3.7. Dimensional Stability Analysis

The TS values of LC composite, LC/CS composite, LC/GC composite and LC/GC/MWCNT composite are shown in Figure 7e. As shown in Figure 7e, the TS values of LC composite reached up to 98.3% after soaking water for 24 h. However, the TS values of LC/CS composite, LC/GC composite and LC/GC/MWCNT composite decreased to 25.7%, 25.0% and 22.4%, respectively. The LC/GC/MWCNT composite exhibited the lowest TS values in all samples. According to Chinese national standard (GB/T11718-2009, MDF-GP REG), the TS values should be lower than 45% for medium density fiberboard. Therefore, the TS values of LC/CS composite, LC/GC composite and LC/GC/MWCNT composite met this requirement. The Improved dimensional stability of LC/GC/MWCNT composite could be attributed to the bonding effect of chitosan resulting in a decrease in the gaps of lignocellulose composites, which reduced the channels of their water absorption. In addition, the addition of MWCNT as a hydrophobic material could further decrease the water absorption of lignocellulose composites [50,51].

3.8. Combustion Test

The LOI and cone calorimetry tests were carried out to investigate the fire retardancy of LC/GC/MWCNT composite. The higher the LOI values, the better the fire retardancy [48]. As shown in Figure 8, the LOI value increased from 23.3% (LC composite) to 24.0% (LC/GC composite) and to 29.0% (LC/GC/MWCNT composite), indicating that the addition of MWCNT was beneficial to improving the fire retardancy of lignocellulose composites.
Cone calorimetry measurement was carried out to further evaluate the influence of the additional MWCNT on the fire retardancy of lignocellulose composites. As can be seen from Figure 9a,b and Table 1, the peak heat release rate (PHRR) and total heat release (THR) of LC/GC/MWCNT composite reduced by 15.9% and 10.7% compared with those of LC composite, respectively. This further confirmed that the additional MWCNT was beneficial to improving the fire retardancy of lignocellulose composites. The improved fire retardancy of LC/GC/MWCNT composite during combustion process may be that the addition of MWCNT promoted the formation of a char layer on the lignocellulose fibers [33,52].

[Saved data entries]
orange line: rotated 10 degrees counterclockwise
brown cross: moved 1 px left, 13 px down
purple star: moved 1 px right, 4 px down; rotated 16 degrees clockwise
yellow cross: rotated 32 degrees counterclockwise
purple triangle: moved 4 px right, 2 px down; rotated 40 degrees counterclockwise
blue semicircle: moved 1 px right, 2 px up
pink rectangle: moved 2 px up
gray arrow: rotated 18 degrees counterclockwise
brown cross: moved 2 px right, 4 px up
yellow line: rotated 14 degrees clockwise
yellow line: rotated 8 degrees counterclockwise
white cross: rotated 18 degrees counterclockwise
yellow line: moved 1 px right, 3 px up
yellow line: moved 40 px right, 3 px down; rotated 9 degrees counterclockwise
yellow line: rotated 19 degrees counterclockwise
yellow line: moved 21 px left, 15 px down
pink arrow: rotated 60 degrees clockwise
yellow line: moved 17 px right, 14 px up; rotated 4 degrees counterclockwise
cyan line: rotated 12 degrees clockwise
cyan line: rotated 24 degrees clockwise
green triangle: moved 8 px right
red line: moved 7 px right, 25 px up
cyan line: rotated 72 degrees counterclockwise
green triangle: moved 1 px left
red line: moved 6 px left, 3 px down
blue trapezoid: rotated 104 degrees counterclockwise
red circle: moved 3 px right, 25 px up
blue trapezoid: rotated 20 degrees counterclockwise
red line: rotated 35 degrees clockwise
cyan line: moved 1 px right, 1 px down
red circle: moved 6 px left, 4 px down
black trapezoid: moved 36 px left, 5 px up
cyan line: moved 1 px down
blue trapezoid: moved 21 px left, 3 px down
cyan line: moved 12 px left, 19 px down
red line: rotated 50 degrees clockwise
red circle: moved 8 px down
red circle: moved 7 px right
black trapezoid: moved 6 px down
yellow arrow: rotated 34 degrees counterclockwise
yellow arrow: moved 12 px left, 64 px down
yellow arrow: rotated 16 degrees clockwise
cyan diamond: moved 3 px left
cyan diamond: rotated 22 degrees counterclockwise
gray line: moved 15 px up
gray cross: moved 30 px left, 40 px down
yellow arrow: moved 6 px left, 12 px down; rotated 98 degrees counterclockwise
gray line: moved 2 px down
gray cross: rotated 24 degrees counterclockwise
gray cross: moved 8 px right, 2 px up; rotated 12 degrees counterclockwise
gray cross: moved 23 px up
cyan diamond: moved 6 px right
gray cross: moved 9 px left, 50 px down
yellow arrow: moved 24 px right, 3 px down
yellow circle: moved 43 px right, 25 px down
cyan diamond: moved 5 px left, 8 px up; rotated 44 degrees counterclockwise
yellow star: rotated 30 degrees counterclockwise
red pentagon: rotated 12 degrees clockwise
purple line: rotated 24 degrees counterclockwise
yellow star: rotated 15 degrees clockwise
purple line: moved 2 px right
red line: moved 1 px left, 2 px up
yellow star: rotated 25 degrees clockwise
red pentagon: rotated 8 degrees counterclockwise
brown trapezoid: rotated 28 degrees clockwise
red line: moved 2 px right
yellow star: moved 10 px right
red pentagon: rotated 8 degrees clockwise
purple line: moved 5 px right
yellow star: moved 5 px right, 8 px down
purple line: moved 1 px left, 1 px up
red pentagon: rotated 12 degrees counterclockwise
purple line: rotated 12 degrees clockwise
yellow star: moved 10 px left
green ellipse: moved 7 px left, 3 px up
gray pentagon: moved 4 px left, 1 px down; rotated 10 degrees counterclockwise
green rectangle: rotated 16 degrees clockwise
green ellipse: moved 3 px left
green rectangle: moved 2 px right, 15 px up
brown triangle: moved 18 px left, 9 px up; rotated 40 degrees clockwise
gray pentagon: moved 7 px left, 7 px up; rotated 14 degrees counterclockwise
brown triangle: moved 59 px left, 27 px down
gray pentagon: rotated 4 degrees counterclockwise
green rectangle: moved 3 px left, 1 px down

§ **Directive 1**: Output everything from "Cone calorimetry measurement" down to "lignocellulose fibers [33,52]." in the excerpt on lignocellulose composites, copied word for word.
§ **Directive 2**: In the excerpt on lignocellulose composites, what LOI value did the LC/GC/MWCNT composite reach?

§ **Final result 1**:
Cone calorimetry measurement was carried out to further evaluate the influence of the additional MWCNT on the fire retardancy of lignocellulose composites. As can be seen from Figure 9a,b and Table 1, the peak heat release rate (PHRR) and total heat release (THR) of LC/GC/MWCNT composite reduced by 15.9% and 10.7% compared with those of LC composite, respectively. This further confirmed that the additional MWCNT was beneficial to improving the fire retardancy of lignocellulose composites. The improved fire retardancy of LC/GC/MWCNT composite during combustion process may be that the addition of MWCNT promoted the formation of a char layer on the lignocellulose fibers [33,52].

§ **Final result 2**: 29.0%